Test plan for group 14.




The purpose of Phase IV is to make the design that the group has been working on as is past Phase:  l, ll, lll.  This included building the prototype as well as design packaging and other items need to sell a product. For our group, we do not intend on making anymore tricycles than the one currently built. The manufacture process was a fairly common build. It was very important to line everything up so there would be no flaws in performance for the final product. To prevent errors in the build, measuring was done multiple times.

The first step of the process was to cut the metal to the desired length. We started with the frame and slowly built our way up from there. The frame was welded in a “T” pattern then the hand crank holder was added to the frame. The next step was to drill holes for the seat. To accomplish this, we made a template for the holes in the bottom of the seat out of cardboard and transferred the data from the seat to the frame.  After we had the holes marked, we drilled the holes.  The next step of the build was to weld the c-knuckles onto the frame and the drop outs for the front wheel. After this the frame was done.

The next order of business was to make the steering spindles. This was done by bending a tube and welding a tab on it for the steering linkage.  A piece was also added for brake mounting. The steering linkage was made by welding a nut into the end of a tube to allow for the heim joint. The next step was the foot pedals, which were cut to the specified lengths and welded together. After this is it just need paint and part assembly. The wheels need the spokes and nipples installed and so did every other part.


Mike cutting frame pieces prior to welding.


Aligning the bottom bracket frame arm to the rest of the frame.


Mark checking the drop outs for the front wheel for uniformity.


A template for the bend that will later form the steering arm.


Verifying placement of the right brake handle.

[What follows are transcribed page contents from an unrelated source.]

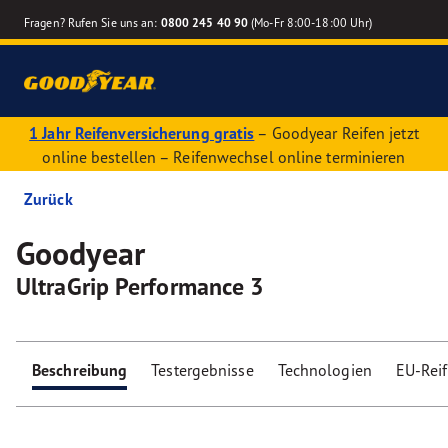
Fragen? Rufen Sie uns an:
0800 245 40 90
(Mo-Fr 8:00-18:00 Uhr)
1 Jahr Reifenversicherung gratis
– Goodyear Reifen jetzt
online bestellen – Reifenwechsel online terminieren
Zurück
Goodyear
UltraGrip Performance 3
Beschreibung
Testergebnisse
Technologien
EU-Rei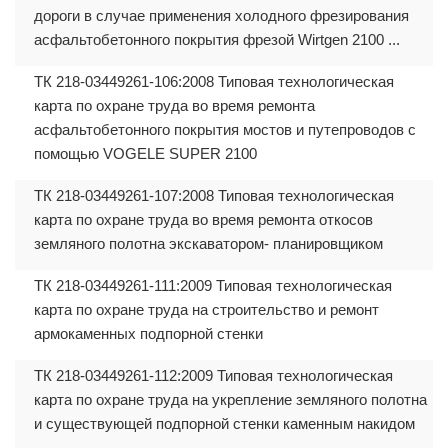
дороги в случае применения холодного фрезирования
асфальтобетонного покрытия фрезой Wirtgen 2100 ...
ТК 218-03449261-106:2008 Типовая технологическая
карта по охране труда во время ремонта
асфальтобетонного покрытия мостов и путепроводов с
помощью VOGELE SUPER 2100
ТК 218-03449261-107:2008 Типовая технологическая
карта по охране труда во время ремонта откосов
земляного полотна экскаватором- планировщиком
ТК 218-03449261-111:2009 Типовая технологическая
карта по охране труда на строительство и ремонт
армокаменных подпорной стенки
ТК 218-03449261-112:2009 Типовая технологическая
карта по охране труда на укрепление земляного полотна
и существующей подпорной стенки каменным накидом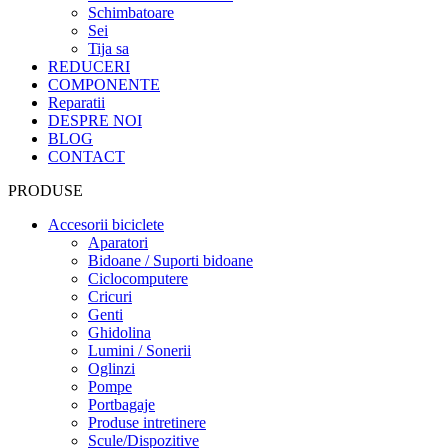
Schimbatoare
Sei
Tija sa
REDUCERI
COMPONENTE
Reparatii
DESPRE NOI
BLOG
CONTACT
PRODUSE
Accesorii biciclete
Aparatori
Bidoane / Suporti bidoane
Ciclocomputere
Cricuri
Genti
Ghidolina
Lumini / Sonerii
Oglinzi
Pompe
Portbagaje
Produse intretinere
Scule/Dispozitive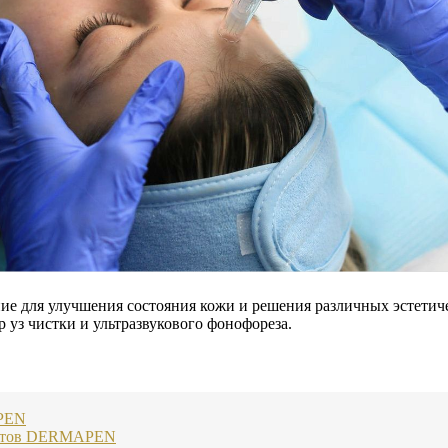
я улучшения состояния кожи и решения различных эстетическ
 уз чистки и ультразвукового фонофореза.
APEN
ратов DERMAPEN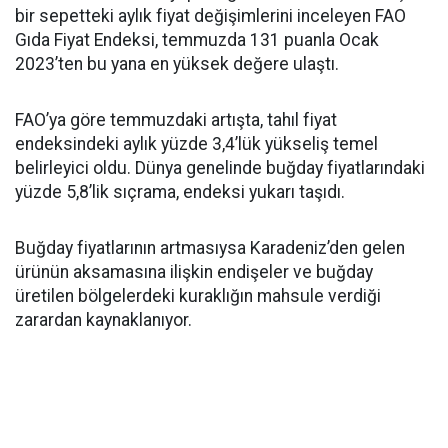
bir sepetteki aylık fiyat değişimlerini inceleyen FAO
Gıda Fiyat Endeksi, temmuzda 131 puanla Ocak
2023’ten bu yana en yüksek değere ulaştı.
FAO’ya göre temmuzdaki artışta, tahıl fiyat
endeksindeki aylık yüzde 3,4’lük yükseliş temel
belirleyici oldu. Dünya genelinde buğday fiyatlarındaki
yüzde 5,8’lik sıçrama, endeksi yukarı taşıdı.
Buğday fiyatlarının artmasıysa Karadeniz’den gelen
ürünün aksamasına ilişkin endişeler ve buğday
üretilen bölgelerdeki kuraklığın mahsule verdiği
zarardan kaynaklanıyor.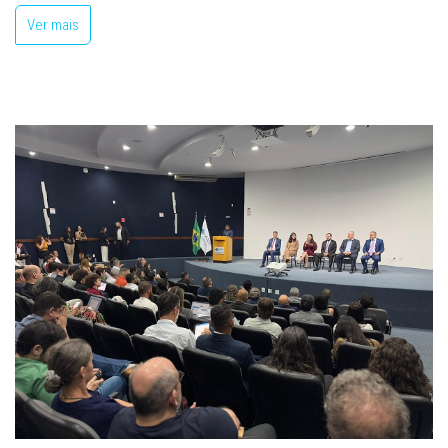
Ver mais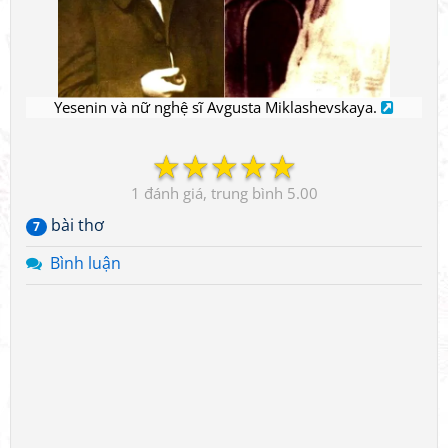
Yesenin và nữ nghệ sĩ Avgusta Miklashevskaya.
☆
☆
☆
☆
☆
1
5.00
bài thơ
7
Bình luận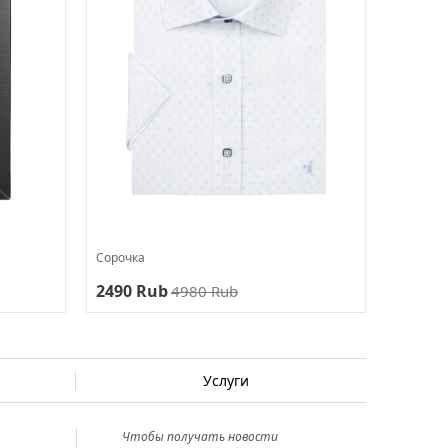
Сорочка
2490 Rub
4980 Rub
Услуги
Чтобы получать новости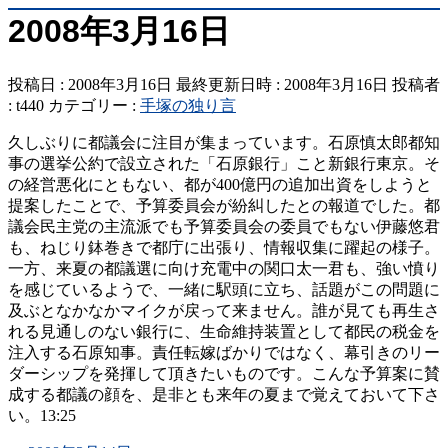
2008年3月16日
投稿日 : 2008年3月16日
最終更新日時 : 2008年3月16日
投稿者
:
t440
カテゴリー :
手塚の独り言
久しぶりに都議会に注目が集まっています。石原慎太郎都知
事の選挙公約で設立された「石原銀行」こと新銀行東京。そ
の経営悪化にともない、都が400億円の追加出資をしようと
提案したことで、予算委員会が紛糾したとの報道でした。都
議会民主党の主流派でも予算委員会の委員でもない伊藤悠君
も、ねじり鉢巻きで都庁に出張り、情報収集に躍起の様子。
一方、来夏の都議選に向け充電中の関口太一君も、強い憤り
を感じているようで、一緒に駅頭に立ち、話題がこの問題に
及ぶとなかなかマイクが戻って来ません。誰が見ても再生さ
れる見通しのない銀行に、生命維持装置として都民の税金を
注入する石原知事。責任転嫁ばかりではなく、幕引きのリー
ダーシップを発揮して頂きたいものです。こんな予算案に賛
成する都議の顔を、是非とも来年の夏まで覚えておいて下さ
い。13:25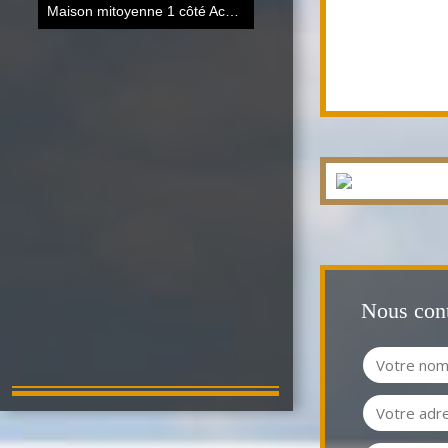
Maison mitoyenne 1 côté Achicourt
102 m²
Nous cont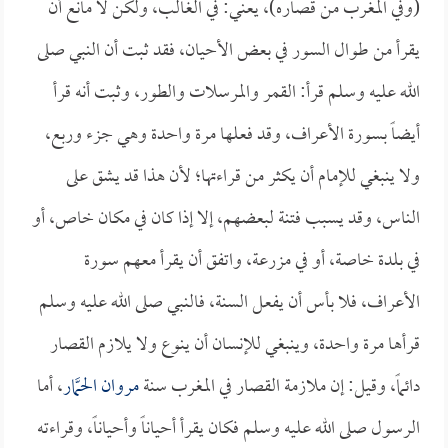
(وفي المغرب من قصاره)، يعني: في الغالب، ولكن لا مانع أن
يقرأ من طوال السور في بعض الأحيان، فقد ثبت أن النبي صلى
الله عليه وسلم قرأ: القمر والمرسلات والطور، وثبت أنه قرأ
أيضاً بسورة الأعراف، وقد فعلها مرة واحدة وهي جزء وربع،
ولا ينبغي للإمام أن يكثر من قراءتها؛ لأن هذا قد يشق على
الناس، وقد يسبب فتنة لبعضهم، إلا إذا كان في مكان خاص، أو
في بلدة خاصة، أو في مزرعة، واتفق أن يقرأ معهم سورة
الأعراف، فلا بأس أن يفعل السنة، فالنبي صلى الله عليه وسلم
قرأها مرة واحدة، وينبغي للإنسان أن ينوع ولا يلازم القصار
دائماً، وقيل: إن ملازمة القصار في المغرب سنة
مروان الحمَّار
، أما
الرسول صلى الله عليه وسلم فكان يقرأ أحياناً وأحياناً، وقراءته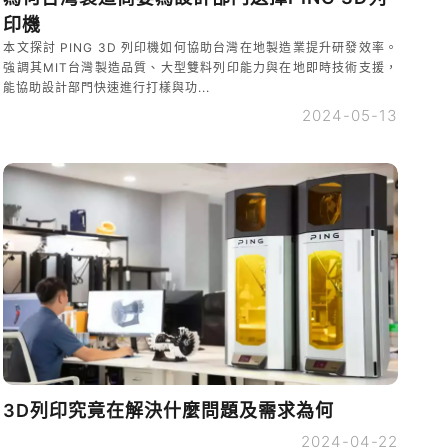
印機
本文探討 PING 3D 列印機如何協助台灣在地製造業提升研發效率。
強調其MIT台灣製造品質、大型雙料列印能力與在地即時技術支援，
能協助設計部門快速進行打樣與功...
2024-05-13
3D列印究竟在解決什麼問題及需求為何
2024-04-22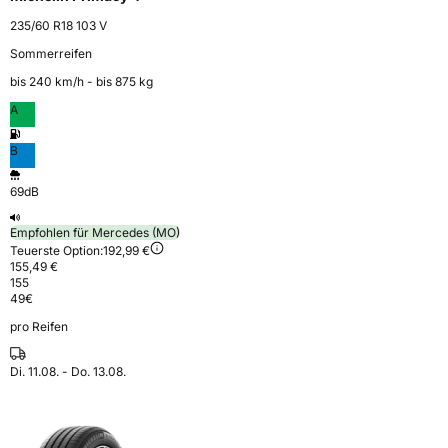
235/60 R18 103 V
Sommerreifen
bis 240 km⁠/⁠h - bis 875 kg
A
B
69dB
Empfohlen für Mercedes (MO)
Teuerste Option:
192,99 €
155,49 €
155
49
€
pro Reifen
Di. 11.08. - Do. 13.08.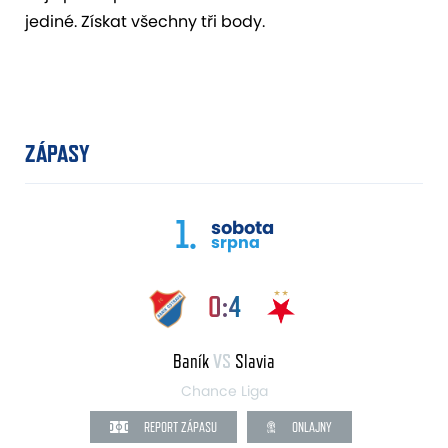
jediné. Získat všechny tři body.
ZÁPASY
1.
sobota
srpna
0:4
Baník
VS
Slavia
Chance Liga
REPORT ZÁPASU
ONLAJNY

Inspecting the welded nut for the steering linkage



Final Product

The tricycle was a success. The future of this project currently does not exist, but there could be improvements made to the design.  Heavy negatively caster could possibly aid the tricycle in self-centering the wheels. Currently the steering design has to be manually controlled, which noted on innovation day, a small percentage of riders had an issue. The problem can also be resolved with more practice.  We believe that the adjustment of the steering angles could aid in making the rear steering design as functional as possible. If there were a later design, it would incorporate front steering and rear wheel drive, opposite of current set up. Overall the steering works great considered the limitations of the rear steering requested by the sponsor.  The group feels like human powered alternatives could be used instead of current golf and utility carts. Companies and other governing bodies would probably prefer this because of a lower maintenance cost and with the possibility of better health benefits.  Overall the tricycle is a fun design; a large number, if not all of the people who rode it were pleased.


Final project

Meet the Team


Mark Lanski is a transfer student from Antelope Valley College in Lancaster, CA. He started attending UNR in Fall 2013 and is planning to graduate Spring 2016 with degree in Mechanical Engineering.  He enjoys riding mountain bikes and motorcycles, shooting, reloading, fishing, numerous sports and the list goes on. He hopes to get a job that he can truly enjoy.









Mike Lanski will be graduating Spring 2016. He is currently looking a job for an entry level engineer.








Kevin is a mechanical engineer who is currently a full time student at UNR as well as a full time employee of Reno Sub Systems.  He looks forward to helping advance the world through his work using the knowledge he has gained through his education and experience in the workforce.